In his first trip to South Carolina since addressing a GOP fundraiser in Columbia two summers ago, Rubio spent the day in a series of closed-door sessions with influential local activists and potential financial backers, specifically courting the Christian conservatives who dominate grassroots Republican politics in the South Carolina upstate.
Rubio advisers organized a meeting for the senator with senior officials from Bob Jones University, making Rubio the first Republican presidential contender to cultivate leaders at the famed Christian university. He also entertained questions from over 40 social conservatives at the Greenville home of Lisa van Riper, the well-connected president of South Carolina Citizens For Life.
Tony Beam, the host of a drive-time Christian talk radio show that broadcasts throughout the upstate, said Rubio spoke for 10 minutes about "bedrock conservative values" while at Van Riper's home, stressing his opposition to same-sex marriage, before taking questions. Beam said he was "very moved" by Rubio's remarks, comparing the 43-year old Cuban-American to Ronald Reagan.
"I was very impressed with his grasp of the issues," Beam said. "But the thing that impressed me most was his optimism and belief in America, the kind that I first heard from Ronald Reagan when I was a kid in college. That's what I've been searching for. That's something that's missing in conservative messaging today. I was very moved."
Rubio, too, held a Greenville fundraiser for his political operation, Reclaim America PAC, which has so far spent half a million dollars on behalf of Republican candidates in 2014. The event attracted donors and business leaders from around the state, as well as another member of the South Carolina congressional delegation, Rep.
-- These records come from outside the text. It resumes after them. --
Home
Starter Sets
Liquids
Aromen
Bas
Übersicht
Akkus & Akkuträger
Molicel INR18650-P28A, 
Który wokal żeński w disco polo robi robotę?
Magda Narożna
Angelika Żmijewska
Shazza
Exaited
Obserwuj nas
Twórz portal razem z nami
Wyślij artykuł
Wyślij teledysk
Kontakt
Trey Gowdy.
Still, Rubio brushed off questions about his presidential aspirations in a session with reporters, giving them a pat answer about waiting until after the midterms before making a decision about a White House run.
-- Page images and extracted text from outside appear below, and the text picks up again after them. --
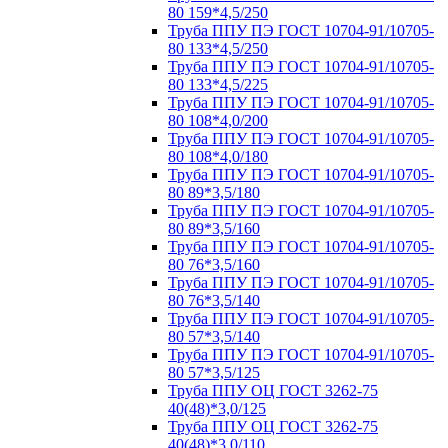
80 159*4,5/250
Труба ППУ ПЭ ГОСТ 10704-91/10705-
80 133*4,5/250
Труба ППУ ПЭ ГОСТ 10704-91/10705-
80 133*4,5/225
Труба ППУ ПЭ ГОСТ 10704-91/10705-
80 108*4,0/200
Труба ППУ ПЭ ГОСТ 10704-91/10705-
80 108*4,0/180
Труба ППУ ПЭ ГОСТ 10704-91/10705-
80 89*3,5/180
Труба ППУ ПЭ ГОСТ 10704-91/10705-
80 89*3,5/160
Труба ППУ ПЭ ГОСТ 10704-91/10705-
80 76*3,5/160
Труба ППУ ПЭ ГОСТ 10704-91/10705-
80 76*3,5/140
Труба ППУ ПЭ ГОСТ 10704-91/10705-
80 57*3,5/140
Труба ППУ ПЭ ГОСТ 10704-91/10705-
80 57*3,5/125
Труба ППУ ОЦ ГОСТ 3262-75
40(48)*3,0/125
Труба ППУ ОЦ ГОСТ 3262-75
40(48)*3,0/110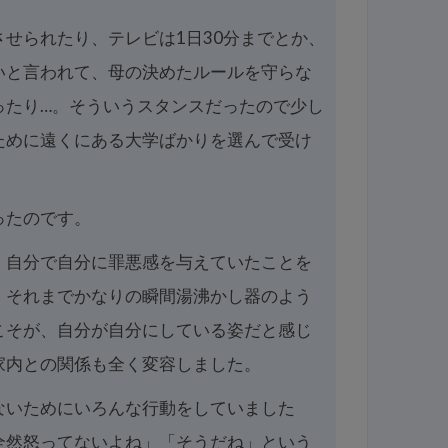
せられたり、テレビは1日30分までとか、
いと言われて、母の決めたルールを守らな
ったり…。そういうスタンスだったので少し
ために遠くにある大学ばかりを選んで受け
ったのです。
、自分で自分に罪悪感を与えていたことを
、それまでかなりの瞬間湯沸かし器のよう
こそが、自分が自分にしている姿だと感じ
家内との関係も全く変容しました。
ないためにいろんな行動をしていました
全然怒ってないよね」「そうだね」という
He did take a moment to bash Hillary Clinton, the putative Democratic frontrunner. "She is responsible for at least four of the six yeas of this disastrous foreign policy," he said. "She was the secretary of state, the chief foreign policy officer of the Obama administration at a time when it is now universally accepted that his policy is a fiasco."
That comment drew a feisty retort from Clinton allies, who accused Rubio of pandering to "right-wing extremists." "He flip-flopped on his own immigration bill to keep them satisfied, thinks minimum wage doesn't work and said Medicare and Social Security 'weakened us as a people,'" said Adrienne Watson, spokeswoman for the pro-Clinton super PAC Correct The Record. "Americans are looking for a leader like Hillary Clinton to unite us, increase mobility and move our country forward."
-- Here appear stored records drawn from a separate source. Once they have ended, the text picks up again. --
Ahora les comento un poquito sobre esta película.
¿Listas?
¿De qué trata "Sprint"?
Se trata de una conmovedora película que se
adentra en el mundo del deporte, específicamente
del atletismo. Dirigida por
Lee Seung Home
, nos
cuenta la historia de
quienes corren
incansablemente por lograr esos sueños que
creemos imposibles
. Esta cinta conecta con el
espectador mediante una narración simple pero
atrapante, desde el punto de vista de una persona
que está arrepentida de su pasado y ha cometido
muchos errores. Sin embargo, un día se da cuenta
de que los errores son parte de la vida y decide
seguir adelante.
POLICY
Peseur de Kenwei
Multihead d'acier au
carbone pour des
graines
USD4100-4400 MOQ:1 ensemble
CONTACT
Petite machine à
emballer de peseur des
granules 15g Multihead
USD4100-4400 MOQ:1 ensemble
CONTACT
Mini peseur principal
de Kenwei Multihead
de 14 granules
As for the immigration flare-up earlier in the evening, Rubio stuck to his guns, saying that a path to legal status for undocumented immigrants is impossible without first securing the border and then re-structuring the current immigration system. "I don't know of anyone in Washington who has taken more criticism for supporting elements of what they are asking for," he said. "But what they are asking for and insisting upon is unrealistic. This notion that we are going to pass some kind of blanket amnesty is not realistic."
Outside the civic center, one of the immigration hecklers -- Charlotte, North Carolina, resident Oliver Merino -- promised to hound Rubio with similar protests wherever he goes. Merino, a member of the DREAM Organizing Network, a group that works to halt immigrant deportations, scoffed at the notion that Rubio could win over Hispanic voters if he secures the Republican nomination.
"He wants people like me to be deported," Merino said. "He doesn't stand with our community. We want people to know that. Wherever he goes, we will let him know that."